Explainable machine learning to uncover hydrogen diffusion mechanism in clinopyroxene

Abstract

Estimating the water content of mantle-derived magma using clinopyroxene (cpx) phenocrysts serves as a valuable constraint on the water budget in deep Earth. Intricate magma processes and the high hydrogen diffusion rate necessitate careful evaluations of whether the water content in cpx preserves its original state. Machine learning (ML) has been utilized to develop a classifier for judging hydrogen diffusion in cpx. Nevertheless, the opaqueness and complexity of most ML models hinder a clear understanding of their classification principles. To elucidate the mechanistic basis of the ML model, the Shapley theory is integrated to determine the contributions of major elements of cpx as features in a linear additive manner.
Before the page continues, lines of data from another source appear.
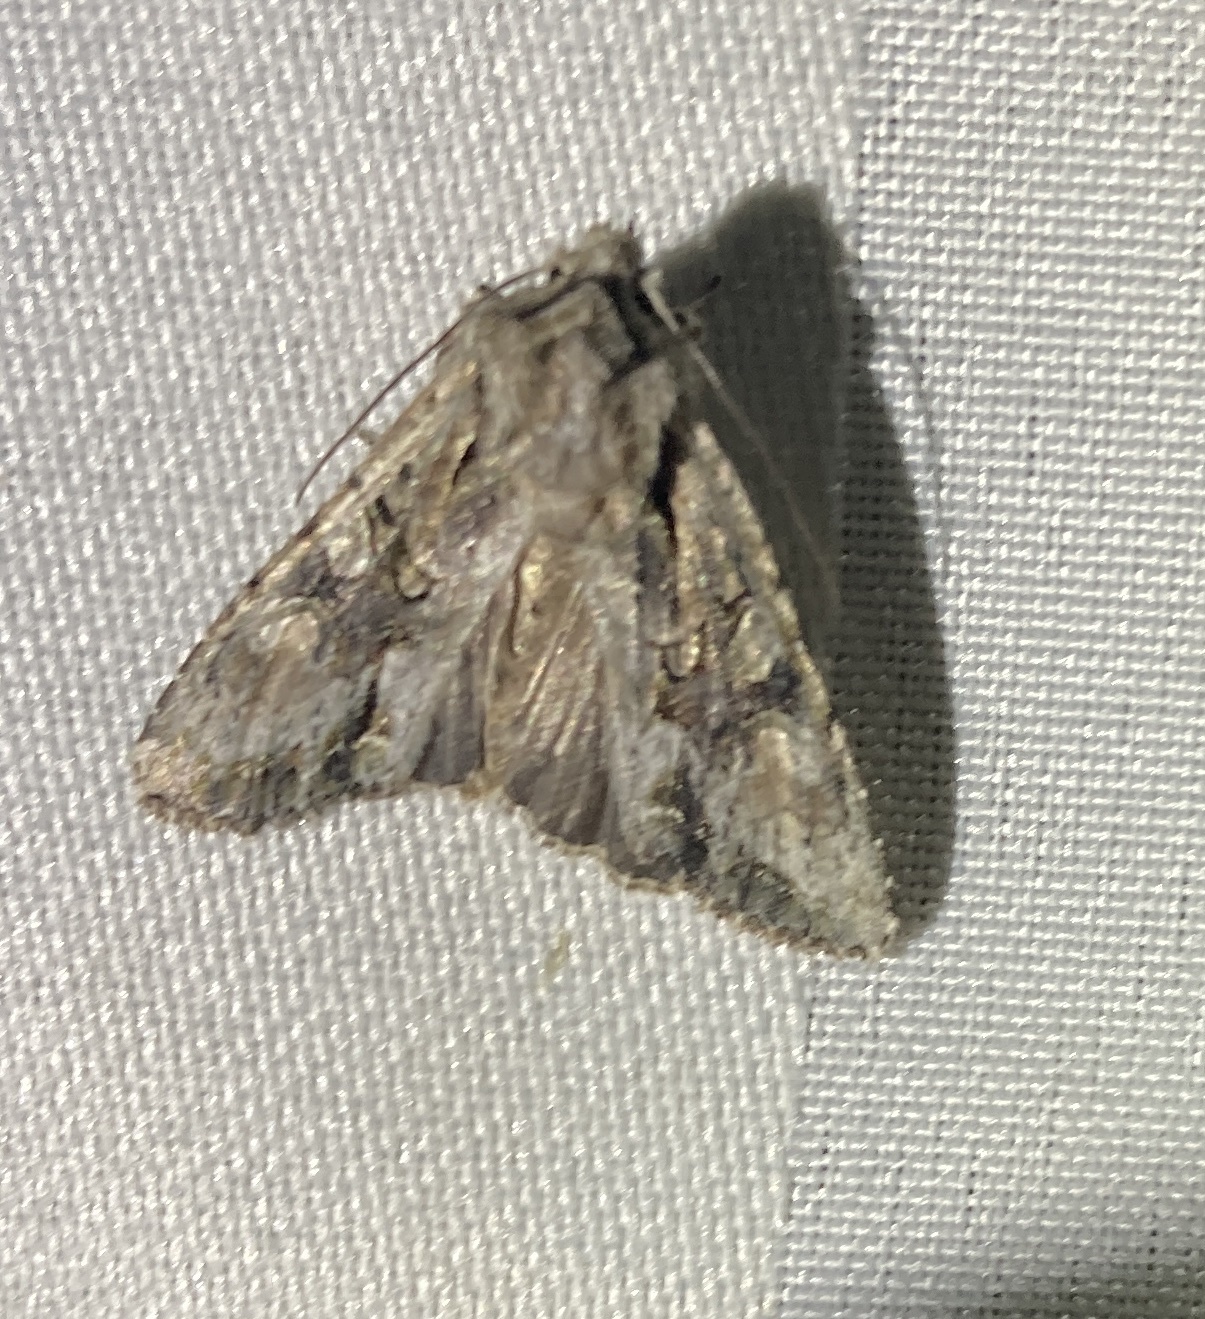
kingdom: Animalia
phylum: Arthropoda
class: Insecta
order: Lepidoptera
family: Noctuidae
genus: Ichneutica
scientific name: Ichneutica mutans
This study achieves superior classification performance using an extreme gradient boosting model and innovatively presents a quantitative evaluation of feature importance at the sample level for each observation. The results indicate that Na plays a predominant role in the diffusion process surpassing other major elements and its associated hydrogen can easily diffuse out of cpx. Our model also identifies various hydrogen association modes in different elemental compositions and puts constraints on the properties of incorporated hydrogen with non-lattice forming elements in cpx. The findings demonstrate that the application of explainable ML methods in mineralogy holds significant potential for advancing the comprehension of geological phenomena.